> [REQUIRED TASK]
Copy every line of the records below without changing a single word, letter, or mark.
·····
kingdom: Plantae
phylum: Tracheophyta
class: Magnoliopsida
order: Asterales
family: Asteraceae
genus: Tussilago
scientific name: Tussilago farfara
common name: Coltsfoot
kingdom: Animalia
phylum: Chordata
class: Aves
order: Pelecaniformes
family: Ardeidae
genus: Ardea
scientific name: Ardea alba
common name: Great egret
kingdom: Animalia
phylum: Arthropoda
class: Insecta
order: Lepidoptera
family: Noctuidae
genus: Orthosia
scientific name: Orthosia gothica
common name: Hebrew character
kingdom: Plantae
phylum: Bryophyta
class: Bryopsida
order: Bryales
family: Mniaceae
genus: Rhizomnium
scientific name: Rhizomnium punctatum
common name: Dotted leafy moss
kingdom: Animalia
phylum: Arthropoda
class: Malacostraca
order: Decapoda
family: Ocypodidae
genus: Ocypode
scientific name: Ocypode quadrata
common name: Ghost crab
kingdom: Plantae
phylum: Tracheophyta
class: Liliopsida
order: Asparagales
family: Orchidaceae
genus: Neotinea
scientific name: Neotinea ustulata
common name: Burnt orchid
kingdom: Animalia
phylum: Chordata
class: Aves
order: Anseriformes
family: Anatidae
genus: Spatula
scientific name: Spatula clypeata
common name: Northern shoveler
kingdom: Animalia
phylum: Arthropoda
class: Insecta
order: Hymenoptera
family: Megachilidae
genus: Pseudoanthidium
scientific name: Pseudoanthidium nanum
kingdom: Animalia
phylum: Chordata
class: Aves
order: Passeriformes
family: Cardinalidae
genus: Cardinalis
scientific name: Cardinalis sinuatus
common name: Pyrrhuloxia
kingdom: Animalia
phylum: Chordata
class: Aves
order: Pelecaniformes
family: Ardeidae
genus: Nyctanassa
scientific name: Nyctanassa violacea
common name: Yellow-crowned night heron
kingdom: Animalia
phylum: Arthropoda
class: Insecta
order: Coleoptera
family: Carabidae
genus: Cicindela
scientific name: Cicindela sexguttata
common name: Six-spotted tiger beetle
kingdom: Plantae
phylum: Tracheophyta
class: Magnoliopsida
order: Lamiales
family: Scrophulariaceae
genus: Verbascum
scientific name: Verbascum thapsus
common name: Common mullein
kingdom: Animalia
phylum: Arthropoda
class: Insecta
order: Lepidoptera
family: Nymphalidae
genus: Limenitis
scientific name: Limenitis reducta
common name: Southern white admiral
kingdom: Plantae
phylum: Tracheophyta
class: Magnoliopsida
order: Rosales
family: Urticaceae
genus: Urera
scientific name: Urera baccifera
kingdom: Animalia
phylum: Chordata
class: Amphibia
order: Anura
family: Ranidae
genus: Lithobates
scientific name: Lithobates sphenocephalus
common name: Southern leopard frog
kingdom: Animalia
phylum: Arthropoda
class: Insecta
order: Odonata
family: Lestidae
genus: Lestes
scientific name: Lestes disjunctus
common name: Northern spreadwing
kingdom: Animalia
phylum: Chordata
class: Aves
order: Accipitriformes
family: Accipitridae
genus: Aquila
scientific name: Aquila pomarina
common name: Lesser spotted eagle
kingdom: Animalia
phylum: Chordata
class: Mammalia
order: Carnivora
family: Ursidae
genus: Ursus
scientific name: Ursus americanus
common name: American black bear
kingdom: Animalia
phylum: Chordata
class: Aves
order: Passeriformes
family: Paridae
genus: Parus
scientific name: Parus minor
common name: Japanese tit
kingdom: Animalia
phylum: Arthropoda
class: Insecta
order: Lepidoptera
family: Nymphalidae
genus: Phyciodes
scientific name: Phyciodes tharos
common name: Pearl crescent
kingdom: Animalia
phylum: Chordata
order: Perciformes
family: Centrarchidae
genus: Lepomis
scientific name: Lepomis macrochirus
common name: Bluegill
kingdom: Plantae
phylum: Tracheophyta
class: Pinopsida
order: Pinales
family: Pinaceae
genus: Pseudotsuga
·····
> [WRITTEN SOLUTION]
kingdom: Plantae
phylum: Tracheophyta
class: Magnoliopsida
order: Asterales
family: Asteraceae
genus: Tussilago
scientific name: Tussilago farfara
common name: Coltsfoot
kingdom: Animalia
phylum: Chordata
class: Aves
order: Pelecaniformes
family: Ardeidae
genus: Ardea
scientific name: Ardea alba
common name: Great egret
kingdom: Animalia
phylum: Arthropoda
class: Insecta
order: Lepidoptera
family: Noctuidae
genus: Orthosia
scientific name: Orthosia gothica
common name: Hebrew character
kingdom: Plantae
phylum: Bryophyta
class: Bryopsida
order: Bryales
family: Mniaceae
genus: Rhizomnium
scientific name: Rhizomnium punctatum
common name: Dotted leafy moss
kingdom: Animalia
phylum: Arthropoda
class: Malacostraca
order: Decapoda
family: Ocypodidae
genus: Ocypode
scientific name: Ocypode quadrata
common name: Ghost crab
kingdom: Plantae
phylum: Tracheophyta
class: Liliopsida
order: Asparagales
family: Orchidaceae
genus: Neotinea
scientific name: Neotinea ustulata
common name: Burnt orchid
kingdom: Animalia
phylum: Chordata
class: Aves
order: Anseriformes
family: Anatidae
genus: Spatula
scientific name: Spatula clypeata
common name: Northern shoveler
kingdom: Animalia
phylum: Arthropoda
class: Insecta
order: Hymenoptera
family: Megachilidae
genus: Pseudoanthidium
scientific name: Pseudoanthidium nanum
kingdom: Animalia
phylum: Chordata
class: Aves
order: Passeriformes
family: Cardinalidae
genus: Cardinalis
scientific name: Cardinalis sinuatus
common name: Pyrrhuloxia
kingdom: Animalia
phylum: Chordata
class: Aves
order: Pelecaniformes
family: Ardeidae
genus: Nyctanassa
scientific name: Nyctanassa violacea
common name: Yellow-crowned night heron
kingdom: Animalia
phylum: Arthropoda
class: Insecta
order: Coleoptera
family: Carabidae
genus: Cicindela
scientific name: Cicindela sexguttata
common name: Six-spotted tiger beetle
kingdom: Plantae
phylum: Tracheophyta
class: Magnoliopsida
order: Lamiales
family: Scrophulariaceae
genus: Verbascum
scientific name: Verbascum thapsus
common name: Common mullein
kingdom: Animalia
phylum: Arthropoda
class: Insecta
order: Lepidoptera
family: Nymphalidae
genus: Limenitis
scientific name: Limenitis reducta
common name: Southern white admiral
kingdom: Plantae
phylum: Tracheophyta
class: Magnoliopsida
order: Rosales
family: Urticaceae
genus: Urera
scientific name: Urera baccifera
kingdom: Animalia
phylum: Chordata
class: Amphibia
order: Anura
family: Ranidae
genus: Lithobates
scientific name: Lithobates sphenocephalus
common name: Southern leopard frog
kingdom: Animalia
phylum: Arthropoda
class: Insecta
order: Odonata
family: Lestidae
genus: Lestes
scientific name: Lestes disjunctus
common name: Northern spreadwing
kingdom: Animalia
phylum: Chordata
class: Aves
order: Accipitriformes
family: Accipitridae
genus: Aquila
scientific name: Aquila pomarina
common name: Lesser spotted eagle
kingdom: Animalia
phylum: Chordata
class: Mammalia
order: Carnivora
family: Ursidae
genus: Ursus
scientific name: Ursus americanus
common name: American black bear
kingdom: Animalia
phylum: Chordata
class: Aves
order: Passeriformes
family: Paridae
genus: Parus
scientific name: Parus minor
common name: Japanese tit
kingdom: Animalia
phylum: Arthropoda
class: Insecta
order: Lepidoptera
family: Nymphalidae
genus: Phyciodes
scientific name: Phyciodes tharos
common name: Pearl crescent
kingdom: Animalia
phylum: Chordata
order: Perciformes
family: Centrarchidae
genus: Lepomis
scientific name: Lepomis macrochirus
common name: Bluegill
kingdom: Plantae
phylum: Tracheophyta
class: Pinopsida
order: Pinales
family: Pinaceae
genus: Pseudotsuga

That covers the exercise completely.